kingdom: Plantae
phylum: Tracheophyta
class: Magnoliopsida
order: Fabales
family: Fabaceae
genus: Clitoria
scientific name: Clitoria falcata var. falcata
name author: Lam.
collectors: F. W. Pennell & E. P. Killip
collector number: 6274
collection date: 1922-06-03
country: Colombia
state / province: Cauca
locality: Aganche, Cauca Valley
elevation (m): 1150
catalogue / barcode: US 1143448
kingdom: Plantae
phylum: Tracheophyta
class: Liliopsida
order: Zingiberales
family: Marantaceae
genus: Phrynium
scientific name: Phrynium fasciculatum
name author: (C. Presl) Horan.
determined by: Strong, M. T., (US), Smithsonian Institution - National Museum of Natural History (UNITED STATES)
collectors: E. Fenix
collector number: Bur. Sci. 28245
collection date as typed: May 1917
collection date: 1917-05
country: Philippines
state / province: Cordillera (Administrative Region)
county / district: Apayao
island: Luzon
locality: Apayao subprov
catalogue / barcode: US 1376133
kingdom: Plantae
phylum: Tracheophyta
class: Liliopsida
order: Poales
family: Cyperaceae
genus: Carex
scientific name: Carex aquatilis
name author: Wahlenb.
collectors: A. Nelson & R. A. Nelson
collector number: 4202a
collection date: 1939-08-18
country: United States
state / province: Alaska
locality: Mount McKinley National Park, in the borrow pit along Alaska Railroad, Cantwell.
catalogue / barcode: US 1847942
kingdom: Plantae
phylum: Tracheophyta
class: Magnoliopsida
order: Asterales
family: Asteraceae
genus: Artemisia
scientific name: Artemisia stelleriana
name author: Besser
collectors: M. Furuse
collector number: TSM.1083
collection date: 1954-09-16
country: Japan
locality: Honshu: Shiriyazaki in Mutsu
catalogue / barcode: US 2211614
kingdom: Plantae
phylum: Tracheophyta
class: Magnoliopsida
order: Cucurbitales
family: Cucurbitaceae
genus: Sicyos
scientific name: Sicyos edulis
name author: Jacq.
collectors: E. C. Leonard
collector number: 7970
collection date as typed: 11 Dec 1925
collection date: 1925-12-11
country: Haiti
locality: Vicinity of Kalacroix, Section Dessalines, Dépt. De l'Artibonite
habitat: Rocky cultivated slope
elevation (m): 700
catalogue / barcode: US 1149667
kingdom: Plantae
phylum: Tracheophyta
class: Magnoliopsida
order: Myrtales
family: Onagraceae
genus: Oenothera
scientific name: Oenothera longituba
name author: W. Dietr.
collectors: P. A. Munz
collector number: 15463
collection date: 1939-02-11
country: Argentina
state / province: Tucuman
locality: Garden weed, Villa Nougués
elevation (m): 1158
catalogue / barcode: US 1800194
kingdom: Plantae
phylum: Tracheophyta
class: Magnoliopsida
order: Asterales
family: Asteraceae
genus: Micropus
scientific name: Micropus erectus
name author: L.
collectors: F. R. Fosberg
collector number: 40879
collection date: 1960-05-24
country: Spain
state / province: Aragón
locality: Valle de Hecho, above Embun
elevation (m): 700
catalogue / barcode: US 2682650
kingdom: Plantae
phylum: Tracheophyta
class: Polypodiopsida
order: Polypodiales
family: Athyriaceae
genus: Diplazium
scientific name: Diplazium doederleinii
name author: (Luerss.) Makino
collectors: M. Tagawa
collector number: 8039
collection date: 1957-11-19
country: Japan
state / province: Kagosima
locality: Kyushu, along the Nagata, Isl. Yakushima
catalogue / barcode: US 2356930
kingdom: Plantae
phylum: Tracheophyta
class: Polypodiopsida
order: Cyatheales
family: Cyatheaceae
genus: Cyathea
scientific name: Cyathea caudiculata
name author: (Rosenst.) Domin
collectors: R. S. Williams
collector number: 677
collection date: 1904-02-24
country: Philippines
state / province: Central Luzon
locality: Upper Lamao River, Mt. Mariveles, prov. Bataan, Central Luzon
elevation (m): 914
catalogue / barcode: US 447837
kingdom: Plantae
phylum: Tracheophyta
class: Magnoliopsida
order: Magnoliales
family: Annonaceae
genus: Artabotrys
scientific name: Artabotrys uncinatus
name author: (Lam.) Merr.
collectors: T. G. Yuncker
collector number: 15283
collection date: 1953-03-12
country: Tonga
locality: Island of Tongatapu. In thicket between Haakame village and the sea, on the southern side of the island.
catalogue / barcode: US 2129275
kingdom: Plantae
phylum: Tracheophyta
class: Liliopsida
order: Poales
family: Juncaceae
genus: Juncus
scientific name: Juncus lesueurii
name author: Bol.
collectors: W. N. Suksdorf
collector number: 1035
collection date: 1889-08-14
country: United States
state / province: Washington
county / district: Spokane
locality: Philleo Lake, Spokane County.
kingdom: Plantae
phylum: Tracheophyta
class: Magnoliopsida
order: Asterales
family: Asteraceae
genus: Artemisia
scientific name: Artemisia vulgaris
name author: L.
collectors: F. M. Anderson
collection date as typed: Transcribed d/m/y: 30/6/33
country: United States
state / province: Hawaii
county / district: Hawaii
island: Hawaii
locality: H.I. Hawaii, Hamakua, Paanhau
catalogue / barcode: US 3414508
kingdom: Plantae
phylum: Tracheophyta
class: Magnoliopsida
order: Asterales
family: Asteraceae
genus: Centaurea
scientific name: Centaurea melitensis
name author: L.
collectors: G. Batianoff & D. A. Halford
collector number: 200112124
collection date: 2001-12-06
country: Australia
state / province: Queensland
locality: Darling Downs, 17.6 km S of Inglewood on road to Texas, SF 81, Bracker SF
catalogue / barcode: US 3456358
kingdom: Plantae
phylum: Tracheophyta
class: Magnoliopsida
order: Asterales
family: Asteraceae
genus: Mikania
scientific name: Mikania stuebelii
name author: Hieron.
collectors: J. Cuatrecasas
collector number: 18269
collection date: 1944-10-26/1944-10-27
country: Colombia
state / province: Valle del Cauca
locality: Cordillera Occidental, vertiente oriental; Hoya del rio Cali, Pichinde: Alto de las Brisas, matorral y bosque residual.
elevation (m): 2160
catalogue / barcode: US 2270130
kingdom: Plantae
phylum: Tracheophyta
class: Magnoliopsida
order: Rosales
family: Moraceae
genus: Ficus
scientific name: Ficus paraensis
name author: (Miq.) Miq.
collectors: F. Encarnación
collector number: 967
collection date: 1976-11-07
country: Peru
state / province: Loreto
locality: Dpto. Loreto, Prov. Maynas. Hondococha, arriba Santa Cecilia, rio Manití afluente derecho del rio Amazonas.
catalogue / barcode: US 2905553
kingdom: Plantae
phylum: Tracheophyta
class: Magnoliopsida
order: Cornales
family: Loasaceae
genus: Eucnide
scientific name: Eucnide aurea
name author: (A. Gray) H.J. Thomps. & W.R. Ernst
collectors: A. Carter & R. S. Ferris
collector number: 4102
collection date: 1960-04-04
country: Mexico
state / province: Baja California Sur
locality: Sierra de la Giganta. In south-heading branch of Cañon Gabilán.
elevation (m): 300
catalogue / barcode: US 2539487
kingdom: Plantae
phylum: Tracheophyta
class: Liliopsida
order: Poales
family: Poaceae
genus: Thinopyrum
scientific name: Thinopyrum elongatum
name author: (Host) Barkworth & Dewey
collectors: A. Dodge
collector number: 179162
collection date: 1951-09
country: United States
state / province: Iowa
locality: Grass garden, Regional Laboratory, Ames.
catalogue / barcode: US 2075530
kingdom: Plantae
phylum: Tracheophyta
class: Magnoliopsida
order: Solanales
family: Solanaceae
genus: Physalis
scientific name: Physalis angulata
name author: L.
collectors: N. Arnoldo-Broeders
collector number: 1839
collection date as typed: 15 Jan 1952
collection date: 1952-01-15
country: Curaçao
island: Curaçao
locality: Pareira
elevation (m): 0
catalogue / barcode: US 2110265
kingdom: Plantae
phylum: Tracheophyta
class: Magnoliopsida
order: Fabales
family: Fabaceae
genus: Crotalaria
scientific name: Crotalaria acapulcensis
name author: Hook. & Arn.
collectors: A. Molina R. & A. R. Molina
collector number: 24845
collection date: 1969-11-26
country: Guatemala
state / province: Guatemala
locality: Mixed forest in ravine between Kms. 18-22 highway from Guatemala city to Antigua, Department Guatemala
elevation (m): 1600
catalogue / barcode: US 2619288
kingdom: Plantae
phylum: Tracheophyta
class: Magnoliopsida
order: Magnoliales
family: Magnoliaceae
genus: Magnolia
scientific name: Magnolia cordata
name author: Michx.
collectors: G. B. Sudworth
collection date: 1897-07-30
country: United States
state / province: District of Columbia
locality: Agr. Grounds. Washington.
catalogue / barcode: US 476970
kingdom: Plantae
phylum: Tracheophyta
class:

**GOAL**
Copy the entries word for word, starting with the line containing "genus: Sicyos" and going on through the line containing "scientific name: Oenothera longituba".

**FINAL RESULT**
genus: Sicyos
scientific name: Sicyos edulis
name author: Jacq.
collectors: E. C. Leonard
collector number: 7970
collection date as typed: 11 Dec 1925
collection date: 1925-12-11
country: Haiti
locality: Vicinity of Kalacroix, Section Dessalines, Dépt. De l'Artibonite
habitat: Rocky cultivated slope
elevation (m): 700
catalogue / barcode: US 1149667
kingdom: Plantae
phylum: Tracheophyta
class: Magnoliopsida
order: Myrtales
family: Onagraceae
genus: Oenothera
scientific name: Oenothera longituba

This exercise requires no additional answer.